▶ **WORK ITEM**
For the records that follow, please set down exactly the lines between the one holding "Finally, to sustain" and the one holding "32 | Nil | 20 |", inclusive, and only those.

▶ **DATA SUPPLIED**

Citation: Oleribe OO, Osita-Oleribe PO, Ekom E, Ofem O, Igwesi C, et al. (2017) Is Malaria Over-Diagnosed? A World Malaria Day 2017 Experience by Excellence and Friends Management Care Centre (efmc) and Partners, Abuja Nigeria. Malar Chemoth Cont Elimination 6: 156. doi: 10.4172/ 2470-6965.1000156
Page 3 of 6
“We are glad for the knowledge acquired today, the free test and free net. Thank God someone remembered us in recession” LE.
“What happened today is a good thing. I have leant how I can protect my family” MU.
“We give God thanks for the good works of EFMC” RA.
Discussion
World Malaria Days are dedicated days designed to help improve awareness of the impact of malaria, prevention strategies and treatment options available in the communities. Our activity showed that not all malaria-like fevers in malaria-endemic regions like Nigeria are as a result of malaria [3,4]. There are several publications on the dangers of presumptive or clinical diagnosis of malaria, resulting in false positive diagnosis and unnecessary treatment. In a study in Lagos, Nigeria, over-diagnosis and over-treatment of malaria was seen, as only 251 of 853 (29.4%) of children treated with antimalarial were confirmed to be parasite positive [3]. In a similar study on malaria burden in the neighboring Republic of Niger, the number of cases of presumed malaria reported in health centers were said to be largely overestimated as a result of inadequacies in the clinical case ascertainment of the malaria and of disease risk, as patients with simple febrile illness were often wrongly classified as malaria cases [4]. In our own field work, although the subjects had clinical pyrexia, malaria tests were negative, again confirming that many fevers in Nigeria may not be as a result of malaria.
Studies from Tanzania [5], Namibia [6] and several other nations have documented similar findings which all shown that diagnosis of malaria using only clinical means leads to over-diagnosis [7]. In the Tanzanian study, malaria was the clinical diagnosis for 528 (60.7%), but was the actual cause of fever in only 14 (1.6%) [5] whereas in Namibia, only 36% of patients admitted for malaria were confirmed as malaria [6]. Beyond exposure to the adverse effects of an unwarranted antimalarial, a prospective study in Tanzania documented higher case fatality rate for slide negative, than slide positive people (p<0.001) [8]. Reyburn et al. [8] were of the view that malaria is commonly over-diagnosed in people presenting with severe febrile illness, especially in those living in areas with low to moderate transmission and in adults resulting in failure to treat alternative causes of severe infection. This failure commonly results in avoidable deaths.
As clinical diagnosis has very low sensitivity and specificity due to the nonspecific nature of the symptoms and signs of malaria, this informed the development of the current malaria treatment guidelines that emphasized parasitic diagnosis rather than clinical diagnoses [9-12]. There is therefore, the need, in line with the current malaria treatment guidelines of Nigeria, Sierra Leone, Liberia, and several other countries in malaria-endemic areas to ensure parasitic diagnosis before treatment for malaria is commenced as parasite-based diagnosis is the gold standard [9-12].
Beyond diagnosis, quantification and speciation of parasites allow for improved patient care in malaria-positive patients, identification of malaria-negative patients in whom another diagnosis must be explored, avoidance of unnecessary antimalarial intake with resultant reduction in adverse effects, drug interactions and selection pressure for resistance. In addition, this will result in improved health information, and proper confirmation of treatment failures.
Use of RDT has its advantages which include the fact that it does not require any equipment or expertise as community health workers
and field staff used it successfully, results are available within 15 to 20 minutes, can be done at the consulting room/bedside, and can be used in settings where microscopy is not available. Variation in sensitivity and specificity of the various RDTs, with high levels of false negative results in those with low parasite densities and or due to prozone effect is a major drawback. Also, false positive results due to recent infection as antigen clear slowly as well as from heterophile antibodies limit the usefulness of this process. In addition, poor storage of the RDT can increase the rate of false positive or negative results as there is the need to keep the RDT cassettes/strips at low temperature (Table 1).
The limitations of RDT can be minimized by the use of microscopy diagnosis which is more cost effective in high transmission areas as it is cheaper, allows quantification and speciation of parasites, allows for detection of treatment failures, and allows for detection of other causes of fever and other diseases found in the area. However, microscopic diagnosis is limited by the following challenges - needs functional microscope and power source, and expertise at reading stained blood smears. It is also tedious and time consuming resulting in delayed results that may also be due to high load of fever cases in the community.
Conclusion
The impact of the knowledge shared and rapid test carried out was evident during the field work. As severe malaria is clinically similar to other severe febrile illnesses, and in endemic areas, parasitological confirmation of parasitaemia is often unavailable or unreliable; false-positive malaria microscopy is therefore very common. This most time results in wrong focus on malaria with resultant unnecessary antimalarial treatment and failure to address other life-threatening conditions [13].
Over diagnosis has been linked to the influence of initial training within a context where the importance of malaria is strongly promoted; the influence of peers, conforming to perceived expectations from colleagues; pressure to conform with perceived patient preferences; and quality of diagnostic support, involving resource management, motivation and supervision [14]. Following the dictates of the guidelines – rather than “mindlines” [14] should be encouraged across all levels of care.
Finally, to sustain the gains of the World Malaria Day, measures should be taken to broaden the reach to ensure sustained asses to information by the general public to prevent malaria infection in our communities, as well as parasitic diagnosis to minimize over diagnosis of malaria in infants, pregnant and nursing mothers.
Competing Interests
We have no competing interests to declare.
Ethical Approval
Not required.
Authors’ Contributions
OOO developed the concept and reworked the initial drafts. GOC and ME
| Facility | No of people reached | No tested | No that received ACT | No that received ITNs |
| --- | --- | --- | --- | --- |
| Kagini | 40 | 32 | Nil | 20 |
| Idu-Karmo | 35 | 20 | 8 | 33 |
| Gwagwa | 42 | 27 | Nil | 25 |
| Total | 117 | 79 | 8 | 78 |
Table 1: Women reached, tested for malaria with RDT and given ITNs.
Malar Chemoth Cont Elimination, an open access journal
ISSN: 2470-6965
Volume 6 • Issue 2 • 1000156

---

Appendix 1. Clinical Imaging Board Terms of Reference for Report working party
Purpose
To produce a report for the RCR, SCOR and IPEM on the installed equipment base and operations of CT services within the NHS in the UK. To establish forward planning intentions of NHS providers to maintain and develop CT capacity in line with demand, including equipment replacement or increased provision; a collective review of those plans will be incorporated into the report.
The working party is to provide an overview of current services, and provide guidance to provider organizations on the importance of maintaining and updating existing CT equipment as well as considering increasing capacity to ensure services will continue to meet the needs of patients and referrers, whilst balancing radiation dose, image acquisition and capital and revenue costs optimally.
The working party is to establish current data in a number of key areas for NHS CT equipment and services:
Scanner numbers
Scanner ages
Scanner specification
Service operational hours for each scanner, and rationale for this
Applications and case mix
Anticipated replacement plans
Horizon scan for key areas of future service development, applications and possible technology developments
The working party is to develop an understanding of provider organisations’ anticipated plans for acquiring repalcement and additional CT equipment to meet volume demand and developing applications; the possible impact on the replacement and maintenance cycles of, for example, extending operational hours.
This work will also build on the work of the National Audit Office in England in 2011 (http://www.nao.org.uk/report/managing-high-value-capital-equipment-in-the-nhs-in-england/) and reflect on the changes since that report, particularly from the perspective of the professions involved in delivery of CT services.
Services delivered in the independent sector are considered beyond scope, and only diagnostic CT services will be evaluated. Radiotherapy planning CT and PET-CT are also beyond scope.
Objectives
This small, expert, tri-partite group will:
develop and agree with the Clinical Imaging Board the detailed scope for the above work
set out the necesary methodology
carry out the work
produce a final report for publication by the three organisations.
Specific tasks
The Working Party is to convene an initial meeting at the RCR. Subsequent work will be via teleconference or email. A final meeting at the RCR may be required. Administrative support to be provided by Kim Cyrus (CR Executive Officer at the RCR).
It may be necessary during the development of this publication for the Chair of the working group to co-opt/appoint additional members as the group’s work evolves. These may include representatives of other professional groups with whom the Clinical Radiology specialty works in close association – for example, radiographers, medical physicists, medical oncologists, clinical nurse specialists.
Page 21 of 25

▶ **SOLUTION TO THIS TASK**
Finally, to sustain the gains of the World Malaria Day, measures should be taken to broaden the reach to ensure sustained asses to information by the general public to prevent malaria infection in our communities, as well as parasitic diagnosis to minimize over diagnosis of malaria in infants, pregnant and nursing mothers.
Competing Interests
We have no competing interests to declare.
Ethical Approval
Not required.
Authors’ Contributions
OOO developed the concept and reworked the initial drafts. GOC and ME
| Facility | No of people reached | No tested | No that received ACT | No that received ITNs |
| --- | --- | --- | --- | --- |
| Kagini | 40 | 32 | Nil | 20 |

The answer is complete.